* Directions for this task
Working through the entries below, find how many lines include the string "FileFunction"; give only that number.
⟨
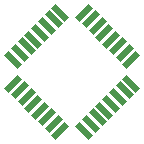
<source format=gbr>
%TF.GenerationSoftware,KiCad,Pcbnew,(6.0.5)*%
%TF.CreationDate,2022-06-25T15:42:17-04:00*%
%TF.ProjectId,Breakout_Converter,42726561-6b6f-4757-945f-436f6e766572,rev?*%
%TF.SameCoordinates,Original*%
%TF.FileFunction,Paste,Bot*%
%TF.FilePolarity,Positive*%
%FSLAX46Y46*%
G04 Gerber Fmt 4.6, Leading zero omitted, Abs format (unit mm)*
G04 Created by KiCad (PCBNEW (6.0.5)) date 2022-06-25 15:42:17*
%MOMM*%
%LPD*%
G01*
G04 APERTURE LIST*
G04 Aperture macros list*
%AMRotRect*
0 Rectangle, with rotation*
0 The origin of the aperture is its center*
0 $1 length*
0 $2 width*
0 $3 Rotation angle, in degrees counterclockwise*
0 Add horizontal line*
21,1,$1,$2,0,0,$3*%
G04 Aperture macros list end*
%ADD10RotRect,1.600000X0.550000X225.000000*%
%ADD11RotRect,1.600000X0.550000X135.000000*%
G04 APERTURE END LIST*
D10*
%TO.C,U4*%
X143265305Y-68674897D03*
X143830990Y-69240583D03*
X144396676Y-69806268D03*
X144962361Y-70371953D03*
X145528047Y-70937639D03*
X146093732Y-71503324D03*
X146659417Y-72069010D03*
X147225103Y-72634695D03*
D11*
X147225103Y-74685305D03*
X146659417Y-75250990D03*
X146093732Y-75816676D03*
X145528047Y-76382361D03*
X144962361Y-76948047D03*
X144396676Y-77513732D03*
X143830990Y-78079417D03*
X143265305Y-78645103D03*
D10*
X141214695Y-78645103D03*
X140649010Y-78079417D03*
X140083324Y-77513732D03*
X139517639Y-76948047D03*
X138951953Y-76382361D03*
X138386268Y-75816676D03*
X137820583Y-75250990D03*
X137254897Y-74685305D03*
D11*
X137254897Y-72634695D03*
X137820583Y-72069010D03*
X138386268Y-71503324D03*
X138951953Y-70937639D03*
X139517639Y-70371953D03*
X140083324Y-69806268D03*
X140649010Y-69240583D03*
X141214695Y-68674897D03*
%TD*%
M02*

</source>
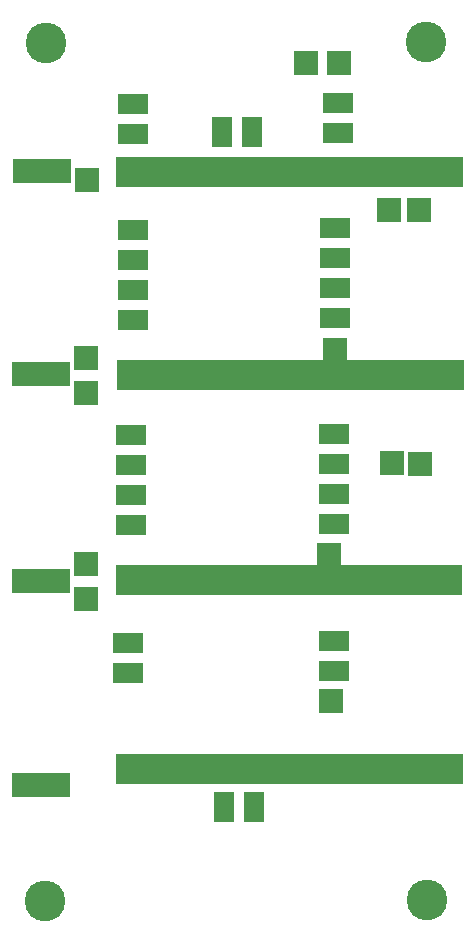
<source format=gbr>
%TF.GenerationSoftware,KiCad,Pcbnew,7.0.6*%
%TF.CreationDate,2023-08-04T08:10:22+02:00*%
%TF.ProjectId,78_1x39_1mm Solr tile,37382c31-7833-4392-9c31-6d6d20536f6c,rev?*%
%TF.SameCoordinates,Original*%
%TF.FileFunction,Soldermask,Bot*%
%TF.FilePolarity,Negative*%
%FSLAX46Y46*%
G04 Gerber Fmt 4.6, Leading zero omitted, Abs format (unit mm)*
G04 Created by KiCad (PCBNEW 7.0.6) date 2023-08-04 08:10:22*
%MOMM*%
%LPD*%
G01*
G04 APERTURE LIST*
%ADD10R,2.500000X1.700000*%
%ADD11R,15.000000X2.500000*%
%ADD12C,3.450000*%
%ADD13R,2.000000X2.000000*%
%ADD14R,1.700000X2.500000*%
%ADD15R,5.000000X2.000000*%
G04 APERTURE END LIST*
D10*
%TO.C,REF\u002A\u002A*%
X27270000Y-29280000D03*
X27270000Y-26740000D03*
%TD*%
D11*
%TO.C,REF\u002A\u002A*%
X33300000Y-32450000D03*
%TD*%
%TO.C,REF\u002A\u002A*%
X47750000Y-32450000D03*
%TD*%
%TO.C,REF\u002A\u002A*%
X33330000Y-83000000D03*
%TD*%
%TO.C,REF\u002A\u002A*%
X47780000Y-83000000D03*
%TD*%
%TO.C,REF\u002A\u002A*%
X33280000Y-66980000D03*
%TD*%
%TO.C,REF\u002A\u002A*%
X47730000Y-66980000D03*
%TD*%
%TO.C,REF\u002A\u002A*%
X33430000Y-49610000D03*
%TD*%
%TO.C,REF\u002A\u002A*%
X47880000Y-49610000D03*
%TD*%
D12*
%TO.C,REF\u002A\u002A*%
X52200000Y-94100000D03*
%TD*%
%TO.C,REF\u002A\u002A*%
X19890000Y-94190000D03*
%TD*%
%TO.C,REF\u002A\u002A*%
X19900000Y-21510000D03*
%TD*%
%TO.C,REF\u002A\u002A*%
X52130000Y-21480000D03*
%TD*%
D13*
%TO.C,REF\u002A\u002A*%
X23320000Y-48240000D03*
%TD*%
D14*
%TO.C,REF\u002A\u002A*%
X34820000Y-29090000D03*
X37360000Y-29090000D03*
%TD*%
D10*
%TO.C,REF\u002A\u002A*%
X26900000Y-74840000D03*
X26900000Y-72300000D03*
%TD*%
D15*
%TO.C,REF\u002A\u002A*%
X19580000Y-32380000D03*
%TD*%
D13*
%TO.C,REF\u002A\u002A*%
X44080000Y-77210000D03*
%TD*%
%TO.C,REF\u002A\u002A*%
X44700000Y-23270000D03*
%TD*%
D15*
%TO.C,REF\u002A\u002A*%
X19500000Y-67070000D03*
%TD*%
D13*
%TO.C,REF\u002A\u002A*%
X23350000Y-68650000D03*
%TD*%
%TO.C,REF\u002A\u002A*%
X23330000Y-65680000D03*
%TD*%
D10*
%TO.C,J8*%
X27290000Y-44960000D03*
X27290000Y-42420000D03*
X27290000Y-39880000D03*
X27290000Y-37340000D03*
%TD*%
D13*
%TO.C,REF\u002A\u002A*%
X23340000Y-51210000D03*
%TD*%
D10*
%TO.C,J8*%
X44290000Y-54600000D03*
X44290000Y-57140000D03*
X44290000Y-59680000D03*
X44290000Y-62220000D03*
%TD*%
D13*
%TO.C,REF\u002A\u002A*%
X43920000Y-64890000D03*
%TD*%
D15*
%TO.C,REF\u002A\u002A*%
X19501932Y-84392361D03*
%TD*%
D13*
%TO.C,REF\u002A\u002A*%
X51600000Y-57180000D03*
%TD*%
%TO.C,REF\u002A\u002A*%
X48970000Y-35650000D03*
%TD*%
D10*
%TO.C,J8*%
X44420000Y-37230000D03*
X44420000Y-39770000D03*
X44420000Y-42310000D03*
X44420000Y-44850000D03*
%TD*%
D15*
%TO.C,REF\u002A\u002A*%
X19511932Y-49522361D03*
%TD*%
D13*
%TO.C,REF\u002A\u002A*%
X51510000Y-35660000D03*
%TD*%
%TO.C,REF\u002A\u002A*%
X23380000Y-33110000D03*
%TD*%
D10*
%TO.C,J8*%
X27160000Y-62330000D03*
X27160000Y-59790000D03*
X27160000Y-57250000D03*
X27160000Y-54710000D03*
%TD*%
%TO.C,REF\u002A\u002A*%
X44650000Y-26590000D03*
X44650000Y-29130000D03*
%TD*%
D13*
%TO.C,REF\u002A\u002A*%
X44400000Y-47490000D03*
%TD*%
%TO.C,REF\u002A\u002A*%
X27330000Y-32350000D03*
%TD*%
D14*
%TO.C,REF\u002A\u002A*%
X37560000Y-86250000D03*
X35020000Y-86250000D03*
%TD*%
D10*
%TO.C,REF\u002A\u002A*%
X44280000Y-72150000D03*
X44280000Y-74690000D03*
%TD*%
D13*
%TO.C,REF\u002A\u002A*%
X41930000Y-23270000D03*
%TD*%
%TO.C,REF\u002A\u002A*%
X49190000Y-57130000D03*
%TD*%
M02*

</source>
⟩
* Answer box
2